** START OF PROVIDED INFORMATION **
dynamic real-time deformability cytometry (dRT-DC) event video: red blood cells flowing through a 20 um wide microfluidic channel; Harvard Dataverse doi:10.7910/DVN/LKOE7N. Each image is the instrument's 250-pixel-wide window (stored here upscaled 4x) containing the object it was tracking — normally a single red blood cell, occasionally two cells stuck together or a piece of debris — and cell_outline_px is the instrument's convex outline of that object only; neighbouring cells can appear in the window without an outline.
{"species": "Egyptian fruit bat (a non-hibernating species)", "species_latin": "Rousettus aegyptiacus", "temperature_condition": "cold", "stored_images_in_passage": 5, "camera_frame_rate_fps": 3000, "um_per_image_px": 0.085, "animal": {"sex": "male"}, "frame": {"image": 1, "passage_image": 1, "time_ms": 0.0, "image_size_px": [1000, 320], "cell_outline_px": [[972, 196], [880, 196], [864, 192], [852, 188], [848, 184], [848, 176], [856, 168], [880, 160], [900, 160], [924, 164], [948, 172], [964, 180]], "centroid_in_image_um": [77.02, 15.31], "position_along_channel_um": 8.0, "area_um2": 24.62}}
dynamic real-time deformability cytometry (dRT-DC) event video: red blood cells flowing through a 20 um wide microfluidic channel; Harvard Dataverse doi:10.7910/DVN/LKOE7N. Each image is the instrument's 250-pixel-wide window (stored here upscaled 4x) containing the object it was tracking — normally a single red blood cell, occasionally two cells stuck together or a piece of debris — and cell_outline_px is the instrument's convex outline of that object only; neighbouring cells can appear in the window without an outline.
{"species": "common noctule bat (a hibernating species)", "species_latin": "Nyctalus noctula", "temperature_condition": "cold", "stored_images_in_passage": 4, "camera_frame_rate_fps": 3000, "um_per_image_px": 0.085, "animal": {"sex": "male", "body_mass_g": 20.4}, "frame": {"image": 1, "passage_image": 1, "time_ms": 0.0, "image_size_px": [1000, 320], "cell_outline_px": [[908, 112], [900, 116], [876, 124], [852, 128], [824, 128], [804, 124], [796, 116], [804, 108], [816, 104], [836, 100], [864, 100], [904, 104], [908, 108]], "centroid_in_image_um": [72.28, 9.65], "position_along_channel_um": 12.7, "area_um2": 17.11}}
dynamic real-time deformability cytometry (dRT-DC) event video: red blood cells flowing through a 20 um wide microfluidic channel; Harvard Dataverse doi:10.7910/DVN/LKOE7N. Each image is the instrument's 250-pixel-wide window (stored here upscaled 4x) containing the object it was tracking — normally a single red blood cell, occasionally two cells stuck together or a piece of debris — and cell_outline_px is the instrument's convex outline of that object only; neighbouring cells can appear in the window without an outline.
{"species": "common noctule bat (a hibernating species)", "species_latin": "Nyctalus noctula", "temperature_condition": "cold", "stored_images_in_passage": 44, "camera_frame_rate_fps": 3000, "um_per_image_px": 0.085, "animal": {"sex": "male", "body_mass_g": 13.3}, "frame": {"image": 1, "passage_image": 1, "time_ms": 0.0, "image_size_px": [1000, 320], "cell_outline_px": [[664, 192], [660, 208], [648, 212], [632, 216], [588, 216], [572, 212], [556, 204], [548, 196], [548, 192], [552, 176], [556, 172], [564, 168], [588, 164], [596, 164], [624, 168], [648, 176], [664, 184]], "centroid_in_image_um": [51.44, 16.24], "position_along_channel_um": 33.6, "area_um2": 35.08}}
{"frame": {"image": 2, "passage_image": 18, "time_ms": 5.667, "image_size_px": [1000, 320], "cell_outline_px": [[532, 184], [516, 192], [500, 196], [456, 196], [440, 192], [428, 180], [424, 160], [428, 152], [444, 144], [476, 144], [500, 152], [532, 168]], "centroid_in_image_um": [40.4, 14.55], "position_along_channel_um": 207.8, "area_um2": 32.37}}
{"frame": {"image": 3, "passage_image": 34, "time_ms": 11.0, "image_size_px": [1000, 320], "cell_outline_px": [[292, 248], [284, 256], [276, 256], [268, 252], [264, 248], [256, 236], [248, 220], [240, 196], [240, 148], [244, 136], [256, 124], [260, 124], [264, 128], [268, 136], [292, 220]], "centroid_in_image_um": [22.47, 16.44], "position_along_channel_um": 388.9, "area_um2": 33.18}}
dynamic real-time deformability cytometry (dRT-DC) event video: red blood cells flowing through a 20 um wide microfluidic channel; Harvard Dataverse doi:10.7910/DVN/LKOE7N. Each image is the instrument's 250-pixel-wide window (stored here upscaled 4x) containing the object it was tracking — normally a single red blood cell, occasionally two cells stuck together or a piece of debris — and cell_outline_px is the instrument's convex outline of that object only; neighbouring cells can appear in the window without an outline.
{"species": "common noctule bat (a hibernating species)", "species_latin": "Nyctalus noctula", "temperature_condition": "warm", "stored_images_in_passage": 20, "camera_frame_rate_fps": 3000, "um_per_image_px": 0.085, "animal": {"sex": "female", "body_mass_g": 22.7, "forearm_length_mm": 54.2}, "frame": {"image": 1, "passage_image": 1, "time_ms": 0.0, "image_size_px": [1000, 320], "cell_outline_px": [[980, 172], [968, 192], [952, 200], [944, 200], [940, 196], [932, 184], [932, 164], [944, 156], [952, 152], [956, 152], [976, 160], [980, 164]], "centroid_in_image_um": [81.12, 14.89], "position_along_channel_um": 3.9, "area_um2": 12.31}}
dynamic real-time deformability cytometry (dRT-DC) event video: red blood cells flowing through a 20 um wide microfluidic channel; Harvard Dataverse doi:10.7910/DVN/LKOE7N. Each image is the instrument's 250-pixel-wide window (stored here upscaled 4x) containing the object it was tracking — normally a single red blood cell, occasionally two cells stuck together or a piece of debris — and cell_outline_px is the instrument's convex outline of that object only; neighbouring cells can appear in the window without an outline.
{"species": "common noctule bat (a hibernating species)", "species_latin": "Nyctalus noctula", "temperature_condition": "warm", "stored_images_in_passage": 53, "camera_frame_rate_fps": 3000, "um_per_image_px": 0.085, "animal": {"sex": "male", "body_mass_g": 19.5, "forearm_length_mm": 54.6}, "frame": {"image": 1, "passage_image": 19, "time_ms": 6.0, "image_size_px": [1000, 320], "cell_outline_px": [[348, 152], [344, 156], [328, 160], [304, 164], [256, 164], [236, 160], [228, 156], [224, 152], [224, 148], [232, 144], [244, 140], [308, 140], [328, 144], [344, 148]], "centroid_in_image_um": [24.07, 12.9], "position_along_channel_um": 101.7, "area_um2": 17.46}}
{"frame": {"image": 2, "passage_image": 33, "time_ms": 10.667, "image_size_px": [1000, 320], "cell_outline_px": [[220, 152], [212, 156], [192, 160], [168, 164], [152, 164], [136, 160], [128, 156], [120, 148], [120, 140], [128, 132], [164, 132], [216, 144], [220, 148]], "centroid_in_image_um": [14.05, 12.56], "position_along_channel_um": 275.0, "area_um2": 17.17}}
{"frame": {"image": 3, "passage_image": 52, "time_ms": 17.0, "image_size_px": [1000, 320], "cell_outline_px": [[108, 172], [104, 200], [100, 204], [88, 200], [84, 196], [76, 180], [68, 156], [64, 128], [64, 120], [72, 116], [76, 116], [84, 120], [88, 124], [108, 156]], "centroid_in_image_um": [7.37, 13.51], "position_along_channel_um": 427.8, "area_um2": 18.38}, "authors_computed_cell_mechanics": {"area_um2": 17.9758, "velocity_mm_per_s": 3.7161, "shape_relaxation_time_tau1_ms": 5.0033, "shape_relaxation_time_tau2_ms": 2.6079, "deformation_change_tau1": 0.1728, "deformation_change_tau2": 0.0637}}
** END OF PROVIDED INFORMATION **
(REQUIREMENTS)
From the records above, extract every line exactly as it stands.

(EXPECTED ANSWER)
dynamic real-time deformability cytometry (dRT-DC) event video: red blood cells flowing through a 20 um wide microfluidic channel; Harvard Dataverse doi:10.7910/DVN/LKOE7N. Each image is the instrument's 250-pixel-wide window (stored here upscaled 4x) containing the object it was tracking — normally a single red blood cell, occasionally two cells stuck together or a piece of debris — and cell_outline_px is the instrument's convex outline of that object only; neighbouring cells can appear in the window without an outline.
{"species": "Egyptian fruit bat (a non-hibernating species)", "species_latin": "Rousettus aegyptiacus", "temperature_condition": "cold", "stored_images_in_passage": 5, "camera_frame_rate_fps": 3000, "um_per_image_px": 0.085, "animal": {"sex": "male"}, "frame": {"image": 1, "passage_image": 1, "time_ms": 0.0, "image_size_px": [1000, 320], "cell_outline_px": [[972, 196], [880, 196], [864, 192], [852, 188], [848, 184], [848, 176], [856, 168], [880, 160], [900, 160], [924, 164], [948, 172], [964, 180]], "centroid_in_image_um": [77.02, 15.31], "position_along_channel_um": 8.0, "area_um2": 24.62}}
dynamic real-time deformability cytometry (dRT-DC) event video: red blood cells flowing through a 20 um wide microfluidic channel; Harvard Dataverse doi:10.7910/DVN/LKOE7N. Each image is the instrument's 250-pixel-wide window (stored here upscaled 4x) containing the object it was tracking — normally a single red blood cell, occasionally two cells stuck together or a piece of debris — and cell_outline_px is the instrument's convex outline of that object only; neighbouring cells can appear in the window without an outline.
{"species": "common noctule bat (a hibernating species)", "species_latin": "Nyctalus noctula", "temperature_condition": "cold", "stored_images_in_passage": 4, "camera_frame_rate_fps": 3000, "um_per_image_px": 0.085, "animal": {"sex": "male", "body_mass_g": 20.4}, "frame": {"image": 1, "passage_image": 1, "time_ms": 0.0, "image_size_px": [1000, 320], "cell_outline_px": [[908, 112], [900, 116], [876, 124], [852, 128], [824, 128], [804, 124], [796, 116], [804, 108], [816, 104], [836, 100], [864, 100], [904, 104], [908, 108]], "centroid_in_image_um": [72.28, 9.65], "position_along_channel_um": 12.7, "area_um2": 17.11}}
dynamic real-time deformability cytometry (dRT-DC) event video: red blood cells flowing through a 20 um wide microfluidic channel; Harvard Dataverse doi:10.7910/DVN/LKOE7N. Each image is the instrument's 250-pixel-wide window (stored here upscaled 4x) containing the object it was tracking — normally a single red blood cell, occasionally two cells stuck together or a piece of debris — and cell_outline_px is the instrument's convex outline of that object only; neighbouring cells can appear in the window without an outline.
{"species": "common noctule bat (a hibernating species)", "species_latin": "Nyctalus noctula", "temperature_condition": "cold", "stored_images_in_passage": 44, "camera_frame_rate_fps": 3000, "um_per_image_px": 0.085, "animal": {"sex": "male", "body_mass_g": 13.3}, "frame": {"image": 1, "passage_image": 1, "time_ms": 0.0, "image_size_px": [1000, 320], "cell_outline_px": [[664, 192], [660, 208], [648, 212], [632, 216], [588, 216], [572, 212], [556, 204], [548, 196], [548, 192], [552, 176], [556, 172], [564, 168], [588, 164], [596, 164], [624, 168], [648, 176], [664, 184]], "centroid_in_image_um": [51.44, 16.24], "position_along_channel_um": 33.6, "area_um2": 35.08}}
{"frame": {"image": 2, "passage_image": 18, "time_ms": 5.667, "image_size_px": [1000, 320], "cell_outline_px": [[532, 184], [516, 192], [500, 196], [456, 196], [440, 192], [428, 180], [424, 160], [428, 152], [444, 144], [476, 144], [500, 152], [532, 168]], "centroid_in_image_um": [40.4, 14.55], "position_along_channel_um": 207.8, "area_um2": 32.37}}
{"frame": {"image": 3, "passage_image": 34, "time_ms": 11.0, "image_size_px": [1000, 320], "cell_outline_px": [[292, 248], [284, 256], [276, 256], [268, 252], [264, 248], [256, 236], [248, 220], [240, 196], [240, 148], [244, 136], [256, 124], [260, 124], [264, 128], [268, 136], [292, 220]], "centroid_in_image_um": [22.47, 16.44], "position_along_channel_um": 388.9, "area_um2": 33.18}}
dynamic real-time deformability cytometry (dRT-DC) event video: red blood cells flowing through a 20 um wide microfluidic channel; Harvard Dataverse doi:10.7910/DVN/LKOE7N. Each image is the instrument's 250-pixel-wide window (stored here upscaled 4x) containing the object it was tracking — normally a single red blood cell, occasionally two cells stuck together or a piece of debris — and cell_outline_px is the instrument's convex outline of that object only; neighbouring cells can appear in the window without an outline.
{"species": "common noctule bat (a hibernating species)", "species_latin": "Nyctalus noctula", "temperature_condition": "warm", "stored_images_in_passage": 20, "camera_frame_rate_fps": 3000, "um_per_image_px": 0.085, "animal": {"sex": "female", "body_mass_g": 22.7, "forearm_length_mm": 54.2}, "frame": {"image": 1, "passage_image": 1, "time_ms": 0.0, "image_size_px": [1000, 320], "cell_outline_px": [[980, 172], [968, 192], [952, 200], [944, 200], [940, 196], [932, 184], [932, 164], [944, 156], [952, 152], [956, 152], [976, 160], [980, 164]], "centroid_in_image_um": [81.12, 14.89], "position_along_channel_um": 3.9, "area_um2": 12.31}}
dynamic real-time deformability cytometry (dRT-DC) event video: red blood cells flowing through a 20 um wide microfluidic channel; Harvard Dataverse doi:10.7910/DVN/LKOE7N. Each image is the instrument's 250-pixel-wide window (stored here upscaled 4x) containing the object it was tracking — normally a single red blood cell, occasionally two cells stuck together or a piece of debris — and cell_outline_px is the instrument's convex outline of that object only; neighbouring cells can appear in the window without an outline.
{"species": "common noctule bat (a hibernating species)", "species_latin": "Nyctalus noctula", "temperature_condition": "warm", "stored_images_in_passage": 53, "camera_frame_rate_fps": 3000, "um_per_image_px": 0.085, "animal": {"sex": "male", "body_mass_g": 19.5, "forearm_length_mm": 54.6}, "frame": {"image": 1, "passage_image": 19, "time_ms": 6.0, "image_size_px": [1000, 320], "cell_outline_px": [[348, 152], [344, 156], [328, 160], [304, 164], [256, 164], [236, 160], [228, 156], [224, 152], [224, 148], [232, 144], [244, 140], [308, 140], [328, 144], [344, 148]], "centroid_in_image_um": [24.07, 12.9], "position_along_channel_um": 101.7, "area_um2": 17.46}}
{"frame": {"image": 2, "passage_image": 33, "time_ms": 10.667, "image_size_px": [1000, 320], "cell_outline_px": [[220, 152], [212, 156], [192, 160], [168, 164], [152, 164], [136, 160], [128, 156], [120, 148], [120, 140], [128, 132], [164, 132], [216, 144], [220, 148]], "centroid_in_image_um": [14.05, 12.56], "position_along_channel_um": 275.0, "area_um2": 17.17}}
{"frame": {"image": 3, "passage_image": 52, "time_ms": 17.0, "image_size_px": [1000, 320], "cell_outline_px": [[108, 172], [104, 200], [100, 204], [88, 200], [84, 196], [76, 180], [68, 156], [64, 128], [64, 120], [72, 116], [76, 116], [84, 120], [88, 124], [108, 156]], "centroid_in_image_um": [7.37, 13.51], "position_along_channel_um": 427.8, "area_um2": 18.38}, "authors_computed_cell_mechanics": {"area_um2": 17.9758, "velocity_mm_per_s": 3.7161, "shape_relaxation_time_tau1_ms": 5.0033, "shape_relaxation_time_tau2_ms": 2.6079, "deformation_change_tau1": 0.1728, "deformation_change_tau2": 0.0637}}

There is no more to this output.